__WHAT THE TASK REQUIRES__.
Take the data below and copy exactly the lines starting at the one with "also ages 1d4" and finishing at the one with "can see within", both included.

__DATA PROVIDED__.
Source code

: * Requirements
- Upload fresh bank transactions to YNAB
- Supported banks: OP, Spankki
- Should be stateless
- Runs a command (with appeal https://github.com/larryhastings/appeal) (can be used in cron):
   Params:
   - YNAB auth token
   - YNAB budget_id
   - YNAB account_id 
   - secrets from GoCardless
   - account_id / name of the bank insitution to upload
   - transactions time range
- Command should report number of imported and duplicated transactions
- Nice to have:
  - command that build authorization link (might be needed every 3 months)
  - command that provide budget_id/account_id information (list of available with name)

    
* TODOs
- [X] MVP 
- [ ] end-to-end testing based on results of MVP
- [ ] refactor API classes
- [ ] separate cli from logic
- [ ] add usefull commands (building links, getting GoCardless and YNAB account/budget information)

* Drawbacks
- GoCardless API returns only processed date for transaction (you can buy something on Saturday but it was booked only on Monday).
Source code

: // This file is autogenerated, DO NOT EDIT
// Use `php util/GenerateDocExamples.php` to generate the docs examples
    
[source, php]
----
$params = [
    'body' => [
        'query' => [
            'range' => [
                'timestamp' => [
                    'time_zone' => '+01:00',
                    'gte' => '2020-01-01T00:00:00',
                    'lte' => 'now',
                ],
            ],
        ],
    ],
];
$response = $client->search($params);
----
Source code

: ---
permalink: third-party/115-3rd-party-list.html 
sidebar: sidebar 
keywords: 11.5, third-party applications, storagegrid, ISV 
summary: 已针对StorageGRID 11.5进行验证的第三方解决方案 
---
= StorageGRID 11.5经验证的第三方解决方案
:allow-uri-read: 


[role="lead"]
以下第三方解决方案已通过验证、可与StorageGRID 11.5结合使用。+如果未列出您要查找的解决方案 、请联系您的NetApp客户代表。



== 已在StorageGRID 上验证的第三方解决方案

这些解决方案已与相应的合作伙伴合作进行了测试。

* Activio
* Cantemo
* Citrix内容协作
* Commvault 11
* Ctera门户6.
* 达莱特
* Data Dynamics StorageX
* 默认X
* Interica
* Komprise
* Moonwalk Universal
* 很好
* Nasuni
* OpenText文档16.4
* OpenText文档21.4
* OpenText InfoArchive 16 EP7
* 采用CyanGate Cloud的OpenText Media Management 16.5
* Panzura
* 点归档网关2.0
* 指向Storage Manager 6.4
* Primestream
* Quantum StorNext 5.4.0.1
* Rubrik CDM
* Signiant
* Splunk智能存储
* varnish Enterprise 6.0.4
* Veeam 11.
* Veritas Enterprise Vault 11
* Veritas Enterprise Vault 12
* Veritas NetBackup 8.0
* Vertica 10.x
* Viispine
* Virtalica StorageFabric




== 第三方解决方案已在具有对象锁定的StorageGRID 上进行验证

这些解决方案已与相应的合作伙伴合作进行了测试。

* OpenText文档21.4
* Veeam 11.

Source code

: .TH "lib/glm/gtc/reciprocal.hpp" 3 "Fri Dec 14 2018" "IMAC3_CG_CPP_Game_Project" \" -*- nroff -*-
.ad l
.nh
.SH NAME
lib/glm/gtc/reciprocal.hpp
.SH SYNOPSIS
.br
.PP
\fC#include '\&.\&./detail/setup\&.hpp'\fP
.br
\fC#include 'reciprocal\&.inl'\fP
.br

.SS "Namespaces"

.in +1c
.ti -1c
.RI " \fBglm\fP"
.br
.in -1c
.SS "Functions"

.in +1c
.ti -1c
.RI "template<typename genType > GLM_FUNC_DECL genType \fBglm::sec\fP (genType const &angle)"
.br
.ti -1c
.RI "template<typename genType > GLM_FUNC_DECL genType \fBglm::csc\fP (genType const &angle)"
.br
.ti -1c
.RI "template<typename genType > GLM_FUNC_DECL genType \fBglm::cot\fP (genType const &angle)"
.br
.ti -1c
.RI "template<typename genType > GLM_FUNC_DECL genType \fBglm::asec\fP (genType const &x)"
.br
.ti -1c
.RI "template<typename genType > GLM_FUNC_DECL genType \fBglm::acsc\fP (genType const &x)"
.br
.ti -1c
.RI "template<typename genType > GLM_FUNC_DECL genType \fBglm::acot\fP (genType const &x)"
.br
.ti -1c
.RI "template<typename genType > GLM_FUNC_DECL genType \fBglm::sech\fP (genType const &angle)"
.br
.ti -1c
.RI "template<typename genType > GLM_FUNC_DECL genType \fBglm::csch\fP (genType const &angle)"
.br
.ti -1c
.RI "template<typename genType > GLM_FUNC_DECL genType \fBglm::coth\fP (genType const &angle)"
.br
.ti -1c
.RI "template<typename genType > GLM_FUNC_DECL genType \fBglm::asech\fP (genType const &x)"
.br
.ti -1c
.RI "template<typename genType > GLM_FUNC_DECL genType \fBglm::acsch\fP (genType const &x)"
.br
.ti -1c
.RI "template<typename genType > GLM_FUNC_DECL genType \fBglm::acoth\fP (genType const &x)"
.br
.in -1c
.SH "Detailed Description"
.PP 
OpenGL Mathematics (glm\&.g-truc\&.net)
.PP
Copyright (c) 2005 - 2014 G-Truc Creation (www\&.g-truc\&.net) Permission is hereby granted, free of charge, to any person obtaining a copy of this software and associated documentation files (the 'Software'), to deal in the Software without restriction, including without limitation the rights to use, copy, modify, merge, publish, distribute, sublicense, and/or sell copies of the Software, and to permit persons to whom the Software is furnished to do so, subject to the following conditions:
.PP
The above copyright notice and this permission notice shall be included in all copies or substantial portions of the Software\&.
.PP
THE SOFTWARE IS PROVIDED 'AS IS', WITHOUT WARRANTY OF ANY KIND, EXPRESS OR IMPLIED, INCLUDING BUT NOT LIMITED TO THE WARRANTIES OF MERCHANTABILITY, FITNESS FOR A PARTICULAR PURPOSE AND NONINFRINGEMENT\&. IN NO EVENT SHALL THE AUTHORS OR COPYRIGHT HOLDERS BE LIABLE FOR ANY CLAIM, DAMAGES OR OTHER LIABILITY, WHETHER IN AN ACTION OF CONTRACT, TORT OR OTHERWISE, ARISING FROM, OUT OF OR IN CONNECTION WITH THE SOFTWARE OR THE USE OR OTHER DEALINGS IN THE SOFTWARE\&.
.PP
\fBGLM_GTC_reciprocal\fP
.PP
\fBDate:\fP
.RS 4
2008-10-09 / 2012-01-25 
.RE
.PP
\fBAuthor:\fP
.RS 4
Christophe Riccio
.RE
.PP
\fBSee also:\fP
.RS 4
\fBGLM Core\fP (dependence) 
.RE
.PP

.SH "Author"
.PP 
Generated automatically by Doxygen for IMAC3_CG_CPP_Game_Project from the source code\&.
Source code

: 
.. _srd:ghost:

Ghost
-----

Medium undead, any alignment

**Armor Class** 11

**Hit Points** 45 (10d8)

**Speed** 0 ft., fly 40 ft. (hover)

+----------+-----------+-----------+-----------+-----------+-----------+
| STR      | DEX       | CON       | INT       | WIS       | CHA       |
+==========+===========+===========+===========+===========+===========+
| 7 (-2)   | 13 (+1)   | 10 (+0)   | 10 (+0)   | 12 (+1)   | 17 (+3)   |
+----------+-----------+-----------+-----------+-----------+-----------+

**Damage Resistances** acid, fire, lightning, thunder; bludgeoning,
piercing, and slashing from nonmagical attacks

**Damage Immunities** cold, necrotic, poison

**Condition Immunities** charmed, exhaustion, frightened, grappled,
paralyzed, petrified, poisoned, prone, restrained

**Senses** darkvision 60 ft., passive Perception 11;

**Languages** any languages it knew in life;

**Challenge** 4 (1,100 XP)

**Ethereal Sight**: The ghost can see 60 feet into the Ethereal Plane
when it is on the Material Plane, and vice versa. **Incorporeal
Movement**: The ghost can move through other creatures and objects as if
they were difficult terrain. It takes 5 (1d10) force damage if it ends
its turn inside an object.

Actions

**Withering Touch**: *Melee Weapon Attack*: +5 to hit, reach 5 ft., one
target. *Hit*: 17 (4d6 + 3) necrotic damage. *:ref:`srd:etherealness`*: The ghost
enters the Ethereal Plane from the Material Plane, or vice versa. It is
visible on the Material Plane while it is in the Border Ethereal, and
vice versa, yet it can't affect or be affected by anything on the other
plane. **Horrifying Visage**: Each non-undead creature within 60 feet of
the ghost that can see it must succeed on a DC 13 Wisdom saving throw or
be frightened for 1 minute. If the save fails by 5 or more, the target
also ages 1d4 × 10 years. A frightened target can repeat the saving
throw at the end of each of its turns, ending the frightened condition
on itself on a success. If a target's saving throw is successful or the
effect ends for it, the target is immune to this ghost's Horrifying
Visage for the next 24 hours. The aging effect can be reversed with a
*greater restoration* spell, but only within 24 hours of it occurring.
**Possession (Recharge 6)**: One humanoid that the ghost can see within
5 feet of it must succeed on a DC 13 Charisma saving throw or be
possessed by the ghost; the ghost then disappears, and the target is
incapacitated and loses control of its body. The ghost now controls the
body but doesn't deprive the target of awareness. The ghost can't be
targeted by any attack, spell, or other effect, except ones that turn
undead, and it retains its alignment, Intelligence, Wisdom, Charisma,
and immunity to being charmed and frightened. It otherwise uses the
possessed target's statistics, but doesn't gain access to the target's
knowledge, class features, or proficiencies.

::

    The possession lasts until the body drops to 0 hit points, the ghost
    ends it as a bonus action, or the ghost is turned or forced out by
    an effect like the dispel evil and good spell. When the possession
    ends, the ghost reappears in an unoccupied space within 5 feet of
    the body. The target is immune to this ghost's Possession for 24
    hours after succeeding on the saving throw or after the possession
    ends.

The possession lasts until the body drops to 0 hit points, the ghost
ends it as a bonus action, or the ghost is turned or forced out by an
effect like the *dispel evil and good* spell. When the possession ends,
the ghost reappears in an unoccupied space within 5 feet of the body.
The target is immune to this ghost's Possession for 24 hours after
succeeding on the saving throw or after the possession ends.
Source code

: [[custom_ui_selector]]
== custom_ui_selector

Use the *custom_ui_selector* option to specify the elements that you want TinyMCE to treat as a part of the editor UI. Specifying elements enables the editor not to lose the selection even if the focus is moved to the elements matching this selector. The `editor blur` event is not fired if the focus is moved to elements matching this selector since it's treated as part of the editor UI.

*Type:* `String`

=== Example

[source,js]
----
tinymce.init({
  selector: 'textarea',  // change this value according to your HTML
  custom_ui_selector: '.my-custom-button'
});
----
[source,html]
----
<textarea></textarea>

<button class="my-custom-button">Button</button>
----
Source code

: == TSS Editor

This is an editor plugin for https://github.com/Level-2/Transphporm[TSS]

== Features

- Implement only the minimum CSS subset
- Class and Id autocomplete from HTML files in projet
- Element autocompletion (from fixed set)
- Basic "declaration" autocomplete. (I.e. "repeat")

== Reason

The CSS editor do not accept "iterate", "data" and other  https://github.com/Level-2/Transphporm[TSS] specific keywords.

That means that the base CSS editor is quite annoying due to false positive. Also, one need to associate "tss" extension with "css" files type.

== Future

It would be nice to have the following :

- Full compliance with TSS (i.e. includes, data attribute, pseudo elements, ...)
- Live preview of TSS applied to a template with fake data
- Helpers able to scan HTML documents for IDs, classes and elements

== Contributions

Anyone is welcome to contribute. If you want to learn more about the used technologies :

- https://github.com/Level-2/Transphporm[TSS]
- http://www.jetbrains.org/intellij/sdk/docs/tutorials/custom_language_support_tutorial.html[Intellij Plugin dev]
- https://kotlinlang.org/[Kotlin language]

__RESULT__.
also ages 1d4 × 10 years. A frightened target can repeat the saving
throw at the end of each of its turns, ending the frightened condition
on itself on a success. If a target's saving throw is successful or the
effect ends for it, the target is immune to this ghost's Horrifying
Visage for the next 24 hours. The aging effect can be reversed with a
*greater restoration* spell, but only within 24 hours of it occurring.
**Possession (Recharge 6)**: One humanoid that the ghost can see within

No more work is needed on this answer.